Targeted therapies, such as endocrine agents, have significantly improved outcomes for patients with estrogen receptor alpha-positive (ERα+) breast cancer. Unfortunately, for patients with triple-negative breast cancer (TNBC), which lack expression of ERα and HER2, there remains a dearth of targeted adjuvant agents. We discovered that estrogen receptor beta (ERβ) is expressed in approximately 20% of TNBC cases, and its activation has been shown to inhibit proliferation, invasion, and migration in preclinical models.

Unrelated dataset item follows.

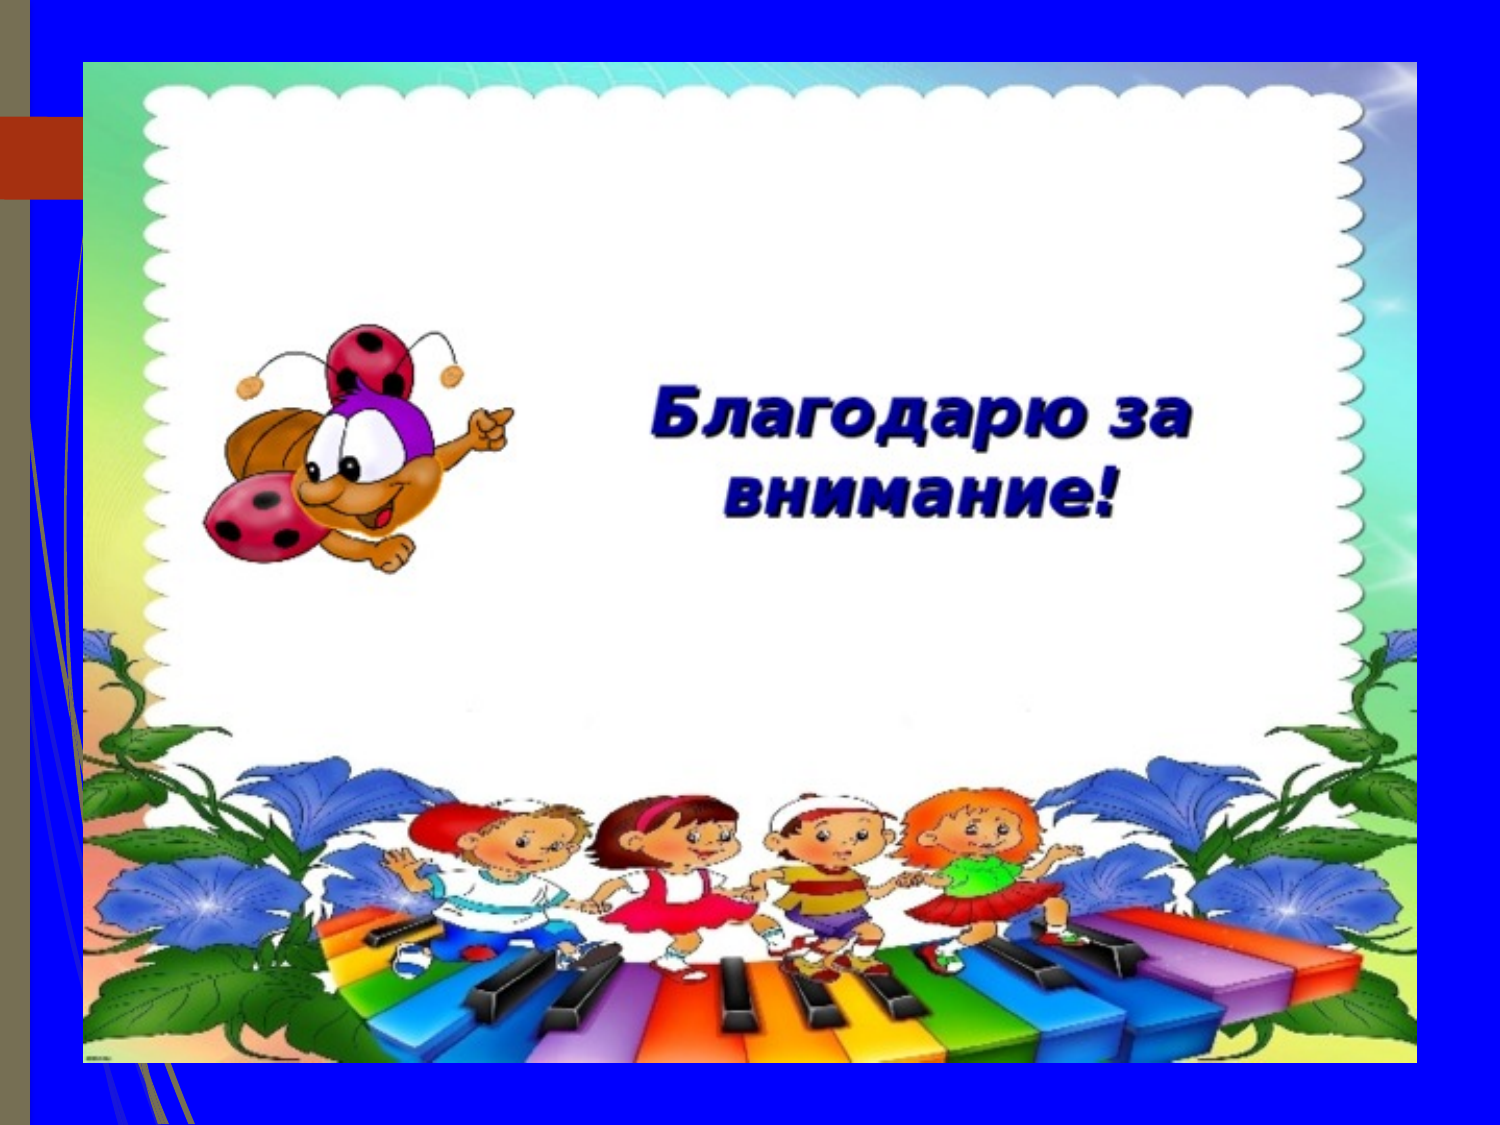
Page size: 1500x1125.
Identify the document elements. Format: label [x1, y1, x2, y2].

picture [83, 62, 1417, 1063]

However, it remains unclear whether ERβ-targeted therapies maintain efficacy following the development of chemoresistance.

METHODS

To address this question, we generated ERβ+ TNBC cell line models with acquired resistance to paclitaxel or doxorubicin. We then assessed their response to ERβ-targeted therapies and analyzed transcriptomic changes associated with chemoresistance and ERβ ligand treatment.

RESULTS

Chemotherapy-resistant ERβ+ TNBC cells retained sensitivity to ERβ-targeted therapies and, in some cases, exhibited enhanced responsiveness. ERβ expression did not compromise chemotherapy efficacy in treatment-naïve cells. Chemotherapy-resistant cells had a vastly altered transcriptome and surprisingly, a heavily reduced ERβ transcriptome, compared to sensitive cells despite the maintenance of ERβ-driven anti-neoplastic activity.

CONCLUSIONS

These findings suggest that ERβ remains a relevant drug target in chemotherapy-refractory disease and has aided in the refinement of a minimal ERβ transcriptomic signature associated with response to ERβ-targeting agents, further informing the primary mechanisms through which ERβ elicits its tumor suppressive effects.